Interact Center for Visual and Performing Arts, St. Paul, received $15,000 for its Dis/Cover the Arts program. This program will expand Interact’s capacity to grow audiences of people with disabilities by removing barriers and engaging in pro-active community outreach, better fulfilling its mission to “create art that challenges perceptions of disability.” The dollars from VSA Minnesota will supplement a $57,500 budget.
Soo Visual Arts Center or SooVAC, Minneapolis, received $15,000 to create a permanent accessible entrance ramp from the parking lot to the main entrance of its new gallery space at 2909 Bryant Ave. S. to ensure accessibility for patrons unable to climb stairs. This project has a total cost of $32,000. The Show, St. Paul, received $11,115.
The Show is a nonprofit art gallery in Lowertown neighborhood, It specializing in promoting artists with disabilities, The Show received funding for a webmaster, slat boards to display art at a lower level for artists and guests who use wheelchairs, and in collaboration with the St. Paul Art Collective, an artists’ coordinator to work with artists with disabilities to display and sell art at CHS Field. CHS Field is where the St. Paul Saints and other baseball and softball teams will play starting this spring. Total project cost for The Show’s work is $15,000.
VSA Minnesota started administering the ADA Access Improvement Grant program in 2010 for the Metropolitan Regional Arts Council (MRAC). Since 2010, 86 projects by 49 different organizations have been funded, totaling $1,001,258. Funds come from the Minnesota Arts and Cultural Heritage Fund, as appropriated by the Minnesota State Legislature.
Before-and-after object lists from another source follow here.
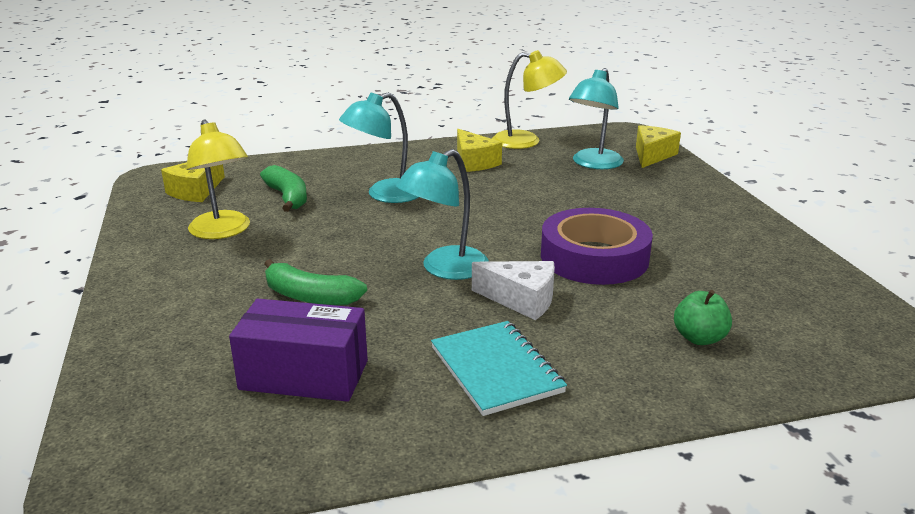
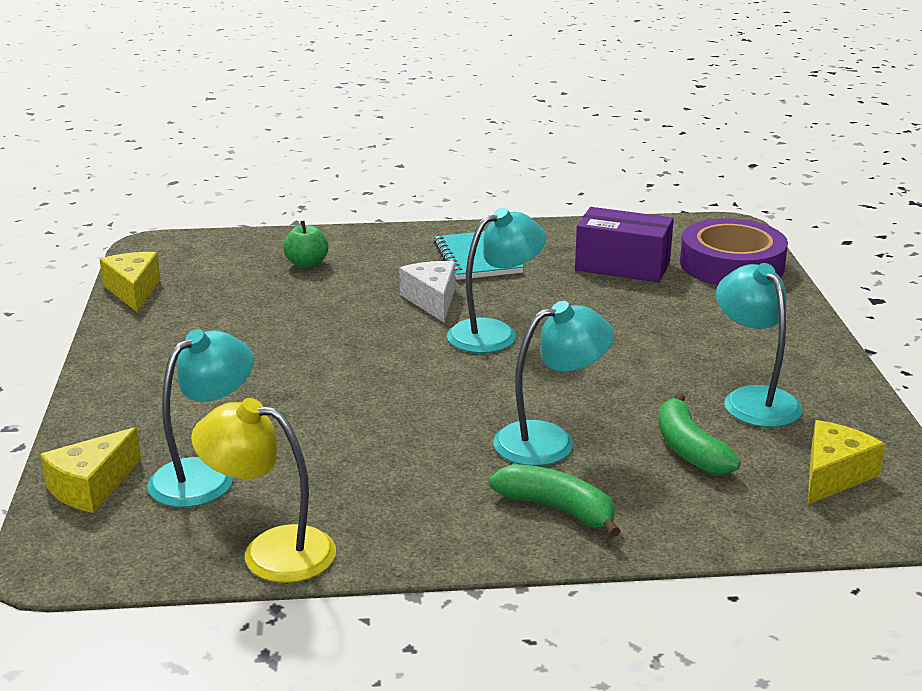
camera: 170 degrees left, 0 degrees up
yellow lamp [186,120,250,239] -> turquoise lamp [716,263,802,427]
green banana [264,259,367,305] -> green banana moved to [489,464,620,537]
yellow cheese [457,129,502,172] -> yellow cheese moved to [100,252,161,312]
white cheese [472,261,555,320] -> white cheese turned 45 degrees clockwise [399,261,455,322]
purple tape [541,208,653,285] -> purple tape moved to [680,218,788,285]

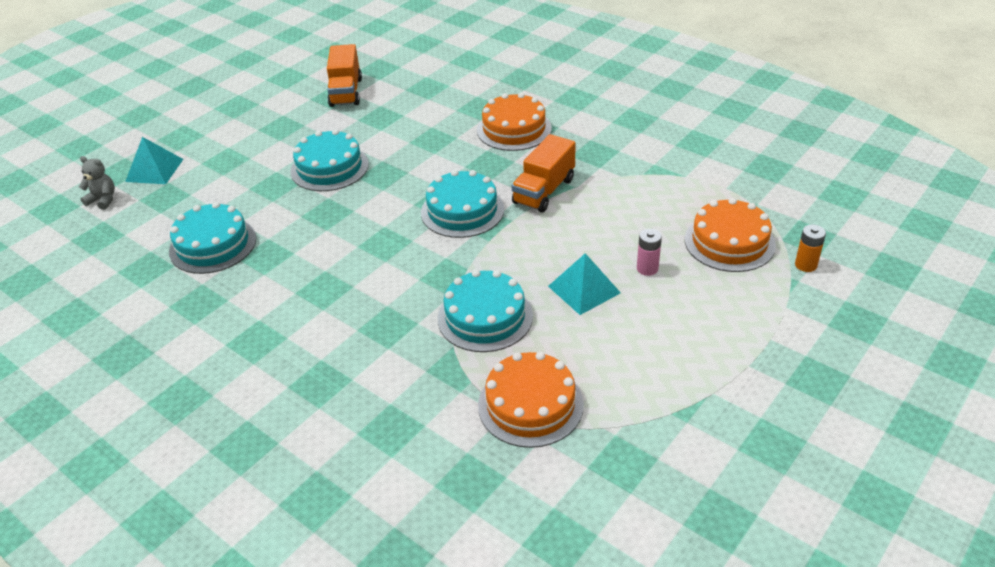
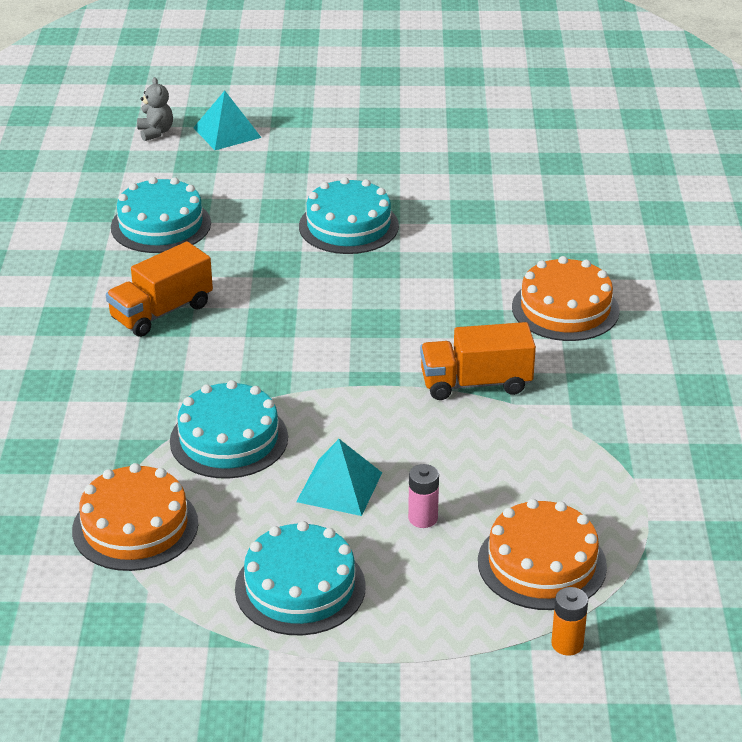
camera: 50 degrees right, 5 degrees down
orange truck [327,44,362,107] -> orange truck moved to [106,241,213,337]
turquoise cake [421,170,504,238] -> turquoise cake moved to [235,521,366,635]

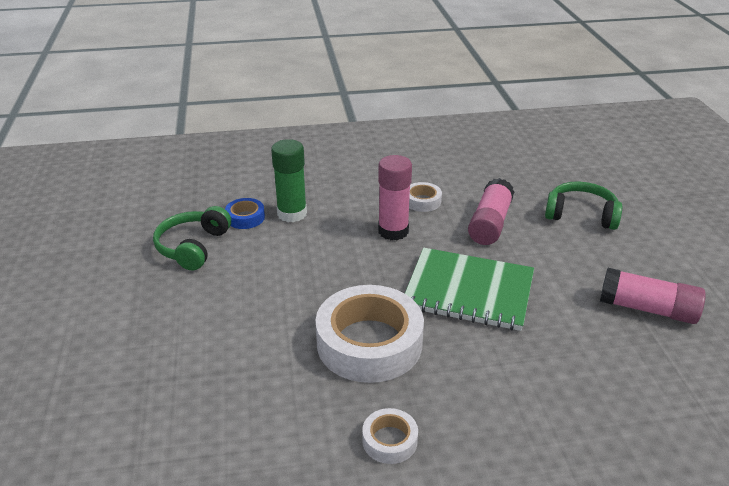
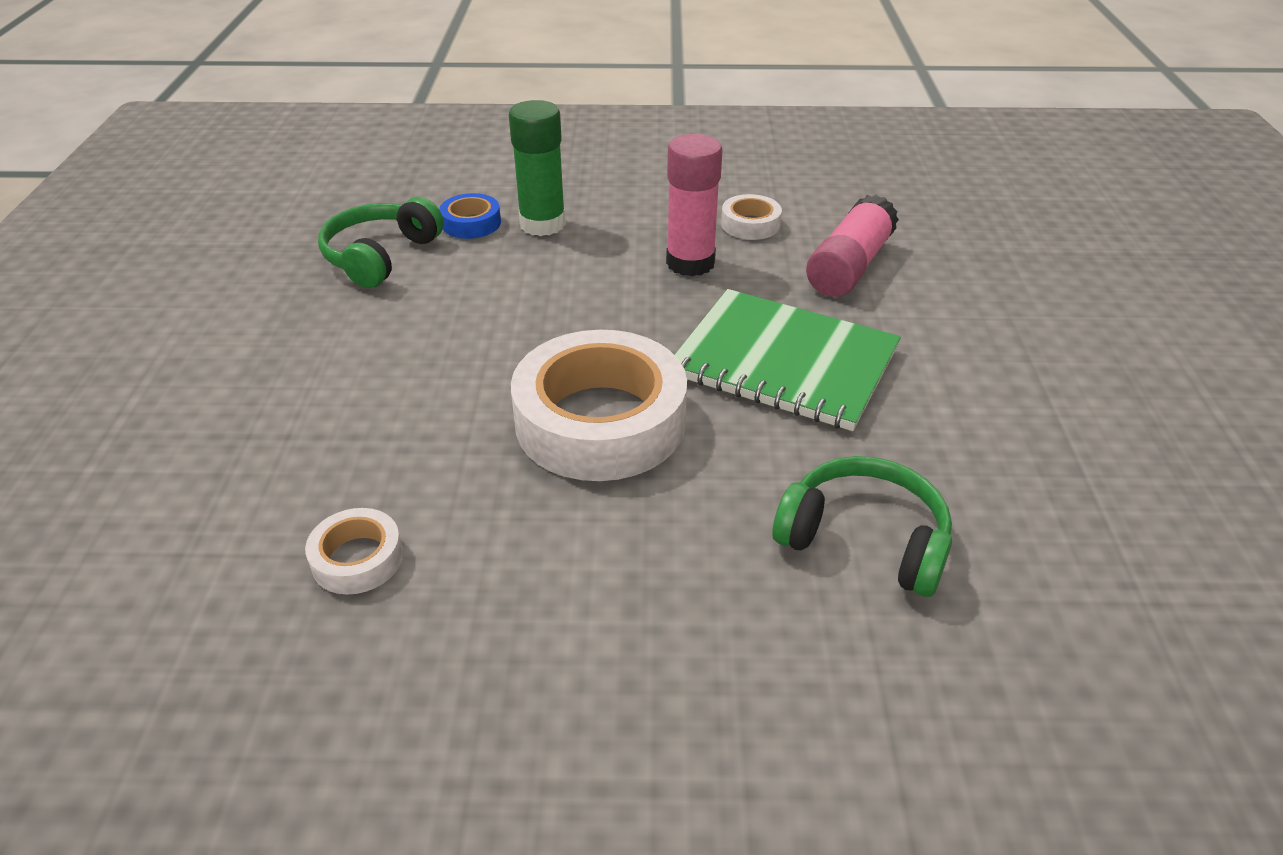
camera: 10 degrees right, 5 degrees up
white tape [362,408,418,464] -> white tape moved to [305,508,403,594]
green headphones [545,181,622,230] -> green headphones moved to [772,456,952,597]
pink glue stick [600,268,706,324] -> none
The purpose is to enable nonprofit arts organizations in the seven-county Twin Cities area to improve programs, projects, equipment, or facilities in ways that have the potential for significant or long-term impact in involving more people with disabilities as participants or patrons in arts programs.
Grant review panelists for the most recent funding round were Scott Artley, Patrick’s Cabaret performance curator and consultant; Hunter Gullickson, Guthrie Theater access coordinator; Stacy Shamblott, Courage Kenny SHARE Program coordinator; Jill Vaughn, History Theatre access coordinator and consultant; and Patty Gordon, ASL interpreter, teacher, Storyblend founder. The reviewers read and ranked the applications, which were then sent to the VSA Minnesota board of directors for approval. The next application deadline is May 1.